BODYBUILDING WORKOUT PROGRAM
TRAIN EACH BODY PART ONCE PER WEEK
In competitive bodybuilding circles, training each body part once per week is far more common than not. Even those who don’t train each body part once every seven days tend to train each about every five days.
DO 3-4 EXERCISES PER BODY PART
Doing 3-4 exercises allows enough variety each workout to ensure that the given muscle is stimulated in a variety of different ways, both with different exercises and with different rep schemes and rest intervals.
DO 3 WORK SETS PER EXERCISE
Do 3 sets per exercise excluding warm up set.
DO A POWER AND/OR STRENGTH MOVE FOR EACH BODY PART
The goal of a bodybuilding training program is to enhance your physique, not necessarily to be stronger or more powerful. However, training for power and strength should be a cornerstone of your bodybuilding training.
When you train for power, which is essentially being able to do more work in less time, your muscles develop an improved ability to recruit or activate more muscle fibers at one time (a.k.a. neuromuscular efficiency).
A great form of cardio is High Intensity Interval Training (HIIT). You do it in intervals and it should take about 15 to 20 minutes to complete. An example would be sprinting for 20 seconds then briskly walking for 40 seconds before repeating the desired number of times. Or you could try the exercise bike or the rowing machine.

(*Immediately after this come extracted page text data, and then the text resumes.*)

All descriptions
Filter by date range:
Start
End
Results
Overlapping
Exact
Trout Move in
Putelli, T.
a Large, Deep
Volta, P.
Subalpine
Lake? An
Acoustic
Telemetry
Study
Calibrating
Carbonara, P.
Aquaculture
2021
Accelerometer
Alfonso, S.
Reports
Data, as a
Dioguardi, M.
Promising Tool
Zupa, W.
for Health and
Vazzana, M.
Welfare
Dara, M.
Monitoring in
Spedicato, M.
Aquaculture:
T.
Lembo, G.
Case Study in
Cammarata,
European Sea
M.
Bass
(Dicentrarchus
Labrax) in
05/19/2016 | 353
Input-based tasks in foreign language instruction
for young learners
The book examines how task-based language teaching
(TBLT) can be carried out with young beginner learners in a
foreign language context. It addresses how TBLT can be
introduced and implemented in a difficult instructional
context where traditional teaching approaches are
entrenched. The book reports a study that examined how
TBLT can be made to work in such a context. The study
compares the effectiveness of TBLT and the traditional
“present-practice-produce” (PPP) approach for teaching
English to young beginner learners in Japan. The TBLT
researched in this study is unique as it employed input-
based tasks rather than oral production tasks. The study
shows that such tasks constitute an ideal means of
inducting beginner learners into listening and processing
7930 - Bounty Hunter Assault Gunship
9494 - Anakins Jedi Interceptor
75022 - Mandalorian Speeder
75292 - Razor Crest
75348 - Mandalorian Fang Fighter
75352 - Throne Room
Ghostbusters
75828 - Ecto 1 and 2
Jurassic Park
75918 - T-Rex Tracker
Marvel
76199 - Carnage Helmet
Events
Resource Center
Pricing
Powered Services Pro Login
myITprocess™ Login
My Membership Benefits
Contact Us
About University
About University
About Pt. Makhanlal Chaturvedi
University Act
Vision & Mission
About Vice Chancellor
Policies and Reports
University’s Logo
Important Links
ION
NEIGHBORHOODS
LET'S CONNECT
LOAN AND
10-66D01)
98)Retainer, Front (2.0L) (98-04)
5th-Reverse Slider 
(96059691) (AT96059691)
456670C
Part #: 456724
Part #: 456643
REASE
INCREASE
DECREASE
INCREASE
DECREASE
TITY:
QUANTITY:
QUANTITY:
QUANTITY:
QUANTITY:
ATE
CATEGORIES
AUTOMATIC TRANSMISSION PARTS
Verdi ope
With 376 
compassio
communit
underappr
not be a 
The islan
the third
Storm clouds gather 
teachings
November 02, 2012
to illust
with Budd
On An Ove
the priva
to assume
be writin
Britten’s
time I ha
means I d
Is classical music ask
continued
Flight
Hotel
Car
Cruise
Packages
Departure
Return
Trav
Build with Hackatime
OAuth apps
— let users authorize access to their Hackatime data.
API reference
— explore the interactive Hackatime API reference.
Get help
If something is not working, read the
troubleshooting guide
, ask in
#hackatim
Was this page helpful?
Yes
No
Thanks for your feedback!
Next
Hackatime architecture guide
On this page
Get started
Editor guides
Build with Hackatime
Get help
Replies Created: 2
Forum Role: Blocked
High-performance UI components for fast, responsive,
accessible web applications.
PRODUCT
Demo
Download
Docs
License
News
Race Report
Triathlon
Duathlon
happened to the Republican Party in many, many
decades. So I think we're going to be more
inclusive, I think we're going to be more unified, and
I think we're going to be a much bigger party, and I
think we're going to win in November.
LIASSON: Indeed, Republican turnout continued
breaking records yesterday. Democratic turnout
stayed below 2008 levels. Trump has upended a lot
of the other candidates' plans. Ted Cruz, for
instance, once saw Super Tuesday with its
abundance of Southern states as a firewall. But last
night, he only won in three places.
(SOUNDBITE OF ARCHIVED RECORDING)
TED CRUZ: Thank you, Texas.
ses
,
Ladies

BEST CARDIO DURATION FOR FAT BURNING
Though they can be an excellent way to begin, generic cardio programs are eventually going to limit you. At first, if you tailor your cardio training, base it on your objectives, skill level, body type and metabolism. You have to observe your body’s reaction to your progress once you’ve started taking action. There’s no “best” duration or frequency to do cardio, except the amount it takes to get you the results you want.